Oh, you are in college. Impressive.
Almost thought so.

The made you do research? Maybe they should make you use your brains by yourself.
The problem with people like you is: garbage in - garbage out.

You can't even understand written terms. I said US history class is not history. I'll explain you, why.
National history is always biased by means of current political conditions. And, if you believe this "Congress has made all history documents open to the public" gibberish, you are a blunt idiot.
You get to see exactly what you are meant to see.

Or, other way round.
We have here in Europe the old writings of Roman senators, historians and so on (Tacitus, Seneca, Caesar etc.), for example about what was then Gaul, or east of the Rhine the jungle of the barbarians.
You can find this in any library. Translated, if you don't speak Latin, which I assume.
This was Roman history. Can you possibly imagine, that the Gauls, slaughtered by the millions (documented) by Caesar, and the east Rhine barbarians had a slightly different view to that?

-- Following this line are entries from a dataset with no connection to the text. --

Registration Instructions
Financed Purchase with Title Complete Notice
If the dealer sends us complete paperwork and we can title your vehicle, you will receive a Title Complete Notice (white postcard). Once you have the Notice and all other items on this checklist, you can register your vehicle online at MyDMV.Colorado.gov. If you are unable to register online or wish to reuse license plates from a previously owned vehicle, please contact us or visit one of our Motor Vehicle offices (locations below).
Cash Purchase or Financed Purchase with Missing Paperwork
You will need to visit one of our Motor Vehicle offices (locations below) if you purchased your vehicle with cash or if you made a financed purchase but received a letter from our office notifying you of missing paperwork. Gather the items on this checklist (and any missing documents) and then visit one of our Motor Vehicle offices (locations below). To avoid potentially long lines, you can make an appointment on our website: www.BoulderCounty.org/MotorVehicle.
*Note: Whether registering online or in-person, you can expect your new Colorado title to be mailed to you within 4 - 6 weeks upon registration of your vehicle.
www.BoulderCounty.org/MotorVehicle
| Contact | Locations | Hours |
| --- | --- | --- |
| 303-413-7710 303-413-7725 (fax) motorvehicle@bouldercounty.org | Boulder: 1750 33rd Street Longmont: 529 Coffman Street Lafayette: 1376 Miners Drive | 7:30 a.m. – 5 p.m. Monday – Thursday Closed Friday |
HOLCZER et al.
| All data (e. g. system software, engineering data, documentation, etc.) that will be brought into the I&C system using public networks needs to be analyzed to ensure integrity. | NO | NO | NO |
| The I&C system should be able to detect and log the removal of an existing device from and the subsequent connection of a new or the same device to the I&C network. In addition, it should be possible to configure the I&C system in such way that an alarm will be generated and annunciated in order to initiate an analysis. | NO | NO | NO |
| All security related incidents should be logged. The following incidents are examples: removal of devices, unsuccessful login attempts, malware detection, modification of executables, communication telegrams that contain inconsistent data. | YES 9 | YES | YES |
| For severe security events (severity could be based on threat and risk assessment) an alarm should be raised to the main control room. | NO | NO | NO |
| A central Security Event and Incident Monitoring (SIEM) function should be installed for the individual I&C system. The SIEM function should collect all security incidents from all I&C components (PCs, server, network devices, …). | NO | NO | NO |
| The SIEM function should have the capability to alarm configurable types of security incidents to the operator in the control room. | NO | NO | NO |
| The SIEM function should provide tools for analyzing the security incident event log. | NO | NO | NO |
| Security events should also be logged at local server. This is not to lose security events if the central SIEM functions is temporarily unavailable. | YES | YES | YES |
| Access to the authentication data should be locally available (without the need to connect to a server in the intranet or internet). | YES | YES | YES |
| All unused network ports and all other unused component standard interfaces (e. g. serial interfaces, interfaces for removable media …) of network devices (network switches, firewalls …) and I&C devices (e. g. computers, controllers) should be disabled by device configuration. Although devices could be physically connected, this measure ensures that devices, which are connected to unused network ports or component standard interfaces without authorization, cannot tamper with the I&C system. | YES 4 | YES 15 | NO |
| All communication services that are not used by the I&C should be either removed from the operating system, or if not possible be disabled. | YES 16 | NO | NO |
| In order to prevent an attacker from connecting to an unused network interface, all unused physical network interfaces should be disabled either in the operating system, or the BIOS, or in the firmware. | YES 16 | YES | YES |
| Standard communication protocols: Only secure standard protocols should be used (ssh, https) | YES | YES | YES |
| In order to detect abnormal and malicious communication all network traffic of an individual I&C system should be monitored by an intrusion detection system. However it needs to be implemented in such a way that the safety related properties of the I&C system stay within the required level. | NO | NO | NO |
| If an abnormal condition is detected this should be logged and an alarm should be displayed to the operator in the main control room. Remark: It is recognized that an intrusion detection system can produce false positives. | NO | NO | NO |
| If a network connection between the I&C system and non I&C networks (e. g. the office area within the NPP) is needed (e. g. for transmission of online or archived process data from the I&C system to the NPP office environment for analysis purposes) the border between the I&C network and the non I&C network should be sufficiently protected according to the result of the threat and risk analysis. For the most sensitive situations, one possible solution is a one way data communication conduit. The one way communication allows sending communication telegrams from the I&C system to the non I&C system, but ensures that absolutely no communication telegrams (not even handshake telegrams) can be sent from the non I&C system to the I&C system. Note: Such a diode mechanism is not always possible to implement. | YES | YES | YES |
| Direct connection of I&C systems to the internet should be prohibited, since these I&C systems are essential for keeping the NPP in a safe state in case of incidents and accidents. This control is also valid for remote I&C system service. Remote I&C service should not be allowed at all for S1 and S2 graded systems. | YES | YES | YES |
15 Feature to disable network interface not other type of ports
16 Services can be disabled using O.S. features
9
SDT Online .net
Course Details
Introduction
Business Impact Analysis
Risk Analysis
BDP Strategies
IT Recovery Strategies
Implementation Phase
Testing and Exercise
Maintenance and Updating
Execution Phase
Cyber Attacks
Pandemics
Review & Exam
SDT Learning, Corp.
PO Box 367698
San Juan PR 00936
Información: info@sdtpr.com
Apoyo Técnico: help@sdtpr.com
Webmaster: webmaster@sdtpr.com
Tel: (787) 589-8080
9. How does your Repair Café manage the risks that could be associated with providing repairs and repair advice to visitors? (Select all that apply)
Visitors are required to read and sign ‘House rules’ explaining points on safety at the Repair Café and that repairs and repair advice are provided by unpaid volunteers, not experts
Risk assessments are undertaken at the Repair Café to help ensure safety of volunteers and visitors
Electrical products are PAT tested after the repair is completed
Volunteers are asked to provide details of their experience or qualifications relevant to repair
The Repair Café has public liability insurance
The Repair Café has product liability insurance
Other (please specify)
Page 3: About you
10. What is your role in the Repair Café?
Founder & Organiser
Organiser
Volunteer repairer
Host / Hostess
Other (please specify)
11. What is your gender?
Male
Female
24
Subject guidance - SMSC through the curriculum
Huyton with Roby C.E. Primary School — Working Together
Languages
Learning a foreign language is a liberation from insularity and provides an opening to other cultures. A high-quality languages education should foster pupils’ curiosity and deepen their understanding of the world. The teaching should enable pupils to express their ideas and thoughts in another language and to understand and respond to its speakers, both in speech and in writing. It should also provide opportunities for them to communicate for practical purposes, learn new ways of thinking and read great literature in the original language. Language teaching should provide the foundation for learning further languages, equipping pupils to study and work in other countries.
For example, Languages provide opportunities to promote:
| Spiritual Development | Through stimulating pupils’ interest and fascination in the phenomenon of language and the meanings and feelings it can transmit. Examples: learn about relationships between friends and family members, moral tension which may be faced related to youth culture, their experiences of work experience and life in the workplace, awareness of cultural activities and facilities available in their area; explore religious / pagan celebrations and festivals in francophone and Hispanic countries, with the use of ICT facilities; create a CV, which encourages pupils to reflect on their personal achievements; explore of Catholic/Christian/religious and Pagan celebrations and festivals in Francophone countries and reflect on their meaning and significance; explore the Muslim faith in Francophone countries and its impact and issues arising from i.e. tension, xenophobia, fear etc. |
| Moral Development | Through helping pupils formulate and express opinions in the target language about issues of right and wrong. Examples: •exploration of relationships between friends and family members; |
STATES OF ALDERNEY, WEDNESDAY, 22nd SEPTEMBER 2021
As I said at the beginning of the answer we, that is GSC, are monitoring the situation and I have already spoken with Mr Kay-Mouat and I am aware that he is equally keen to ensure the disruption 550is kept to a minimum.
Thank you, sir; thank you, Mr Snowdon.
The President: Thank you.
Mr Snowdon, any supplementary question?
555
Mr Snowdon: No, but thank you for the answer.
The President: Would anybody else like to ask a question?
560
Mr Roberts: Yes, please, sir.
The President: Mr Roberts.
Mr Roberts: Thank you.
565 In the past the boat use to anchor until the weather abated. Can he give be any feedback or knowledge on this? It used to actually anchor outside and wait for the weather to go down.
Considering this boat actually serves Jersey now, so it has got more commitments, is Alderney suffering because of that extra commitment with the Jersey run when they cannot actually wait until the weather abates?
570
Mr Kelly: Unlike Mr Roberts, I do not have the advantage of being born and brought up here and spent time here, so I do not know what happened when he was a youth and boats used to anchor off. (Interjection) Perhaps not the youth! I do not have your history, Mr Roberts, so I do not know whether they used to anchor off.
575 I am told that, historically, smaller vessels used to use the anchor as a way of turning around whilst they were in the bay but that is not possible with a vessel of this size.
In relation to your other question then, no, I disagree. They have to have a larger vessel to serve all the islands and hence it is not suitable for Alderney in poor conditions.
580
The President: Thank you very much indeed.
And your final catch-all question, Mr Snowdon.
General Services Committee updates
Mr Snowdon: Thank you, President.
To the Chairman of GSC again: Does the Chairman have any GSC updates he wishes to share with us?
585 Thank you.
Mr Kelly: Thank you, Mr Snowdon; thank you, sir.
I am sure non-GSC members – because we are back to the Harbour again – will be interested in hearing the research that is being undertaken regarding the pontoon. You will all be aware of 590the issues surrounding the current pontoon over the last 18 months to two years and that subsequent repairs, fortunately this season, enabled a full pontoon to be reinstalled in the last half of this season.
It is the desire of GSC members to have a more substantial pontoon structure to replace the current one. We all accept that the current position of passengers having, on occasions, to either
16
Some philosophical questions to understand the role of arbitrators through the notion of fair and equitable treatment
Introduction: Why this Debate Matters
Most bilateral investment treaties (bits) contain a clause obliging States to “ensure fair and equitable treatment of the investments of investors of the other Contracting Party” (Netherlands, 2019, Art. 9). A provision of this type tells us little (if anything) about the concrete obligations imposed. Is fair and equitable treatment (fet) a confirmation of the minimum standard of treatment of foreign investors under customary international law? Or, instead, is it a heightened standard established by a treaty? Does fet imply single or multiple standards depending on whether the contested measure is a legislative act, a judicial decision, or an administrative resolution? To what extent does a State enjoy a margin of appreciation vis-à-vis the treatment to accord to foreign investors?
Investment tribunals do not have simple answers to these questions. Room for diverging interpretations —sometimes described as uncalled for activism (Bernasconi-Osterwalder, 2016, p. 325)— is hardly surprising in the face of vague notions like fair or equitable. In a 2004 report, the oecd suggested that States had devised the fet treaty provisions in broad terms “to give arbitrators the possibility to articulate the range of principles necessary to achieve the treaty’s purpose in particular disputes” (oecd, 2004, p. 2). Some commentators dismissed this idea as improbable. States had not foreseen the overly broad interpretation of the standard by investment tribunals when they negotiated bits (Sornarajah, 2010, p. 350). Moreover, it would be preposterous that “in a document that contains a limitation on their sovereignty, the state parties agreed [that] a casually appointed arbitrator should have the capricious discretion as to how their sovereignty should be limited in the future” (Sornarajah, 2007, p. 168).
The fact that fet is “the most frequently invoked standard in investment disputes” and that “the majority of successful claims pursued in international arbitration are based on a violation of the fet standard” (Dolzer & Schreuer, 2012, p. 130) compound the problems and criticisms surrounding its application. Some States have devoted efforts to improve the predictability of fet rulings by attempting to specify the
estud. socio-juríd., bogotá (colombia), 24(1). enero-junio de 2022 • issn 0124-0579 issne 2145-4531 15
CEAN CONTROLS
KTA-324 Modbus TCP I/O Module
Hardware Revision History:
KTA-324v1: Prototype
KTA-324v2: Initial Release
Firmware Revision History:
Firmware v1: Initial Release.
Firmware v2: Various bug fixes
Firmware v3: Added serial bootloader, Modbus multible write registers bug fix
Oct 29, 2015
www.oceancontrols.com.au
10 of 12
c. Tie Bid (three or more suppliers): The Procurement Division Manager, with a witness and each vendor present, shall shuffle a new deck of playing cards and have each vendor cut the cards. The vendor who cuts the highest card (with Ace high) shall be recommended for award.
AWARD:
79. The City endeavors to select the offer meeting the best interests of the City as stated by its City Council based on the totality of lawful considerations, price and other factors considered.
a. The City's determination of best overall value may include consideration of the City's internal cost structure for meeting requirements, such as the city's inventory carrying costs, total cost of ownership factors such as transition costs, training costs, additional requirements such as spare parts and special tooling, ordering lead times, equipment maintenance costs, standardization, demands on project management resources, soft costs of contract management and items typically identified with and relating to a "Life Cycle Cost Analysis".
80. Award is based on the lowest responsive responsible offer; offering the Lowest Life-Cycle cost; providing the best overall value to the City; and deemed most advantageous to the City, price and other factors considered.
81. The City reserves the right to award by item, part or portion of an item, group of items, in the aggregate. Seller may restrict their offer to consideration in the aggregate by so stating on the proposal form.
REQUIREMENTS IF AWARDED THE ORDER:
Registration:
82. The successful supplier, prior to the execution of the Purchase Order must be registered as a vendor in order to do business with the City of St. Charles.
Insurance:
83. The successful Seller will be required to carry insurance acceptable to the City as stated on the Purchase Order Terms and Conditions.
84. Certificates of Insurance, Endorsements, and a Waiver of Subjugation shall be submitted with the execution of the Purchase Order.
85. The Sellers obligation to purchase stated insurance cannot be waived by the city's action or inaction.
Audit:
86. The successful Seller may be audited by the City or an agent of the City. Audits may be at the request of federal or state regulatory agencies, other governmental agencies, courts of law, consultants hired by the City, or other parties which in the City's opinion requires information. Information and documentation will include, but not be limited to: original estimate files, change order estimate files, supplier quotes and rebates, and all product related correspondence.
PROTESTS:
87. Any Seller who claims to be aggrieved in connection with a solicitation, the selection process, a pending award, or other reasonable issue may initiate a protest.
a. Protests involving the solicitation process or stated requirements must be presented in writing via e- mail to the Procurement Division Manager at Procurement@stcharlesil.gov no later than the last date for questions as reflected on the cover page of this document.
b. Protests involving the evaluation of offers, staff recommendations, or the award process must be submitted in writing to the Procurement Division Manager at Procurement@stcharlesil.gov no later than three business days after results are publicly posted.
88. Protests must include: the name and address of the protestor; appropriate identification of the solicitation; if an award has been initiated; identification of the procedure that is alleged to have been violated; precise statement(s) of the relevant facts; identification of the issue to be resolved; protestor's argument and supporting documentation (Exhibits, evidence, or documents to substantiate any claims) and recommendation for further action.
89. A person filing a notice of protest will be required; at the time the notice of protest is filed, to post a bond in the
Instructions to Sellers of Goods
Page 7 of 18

Get as old as I am, a reasonable jon that enables you to work a few ears on several continents (not as tourist) and get closer relations to educated people there (and don't be frustrated, this could possibly become awkward as US citizen, far fewer people than you think like you).
And learn.
 
Read Paris 1919 by Margaret Macmillan for an intimate analysis of the Peace Conference. The parallels to the Iranian Nuclear Agreement are obvious: In both cases, a self-absorbed academic President unwittingly built a fuse for the next war.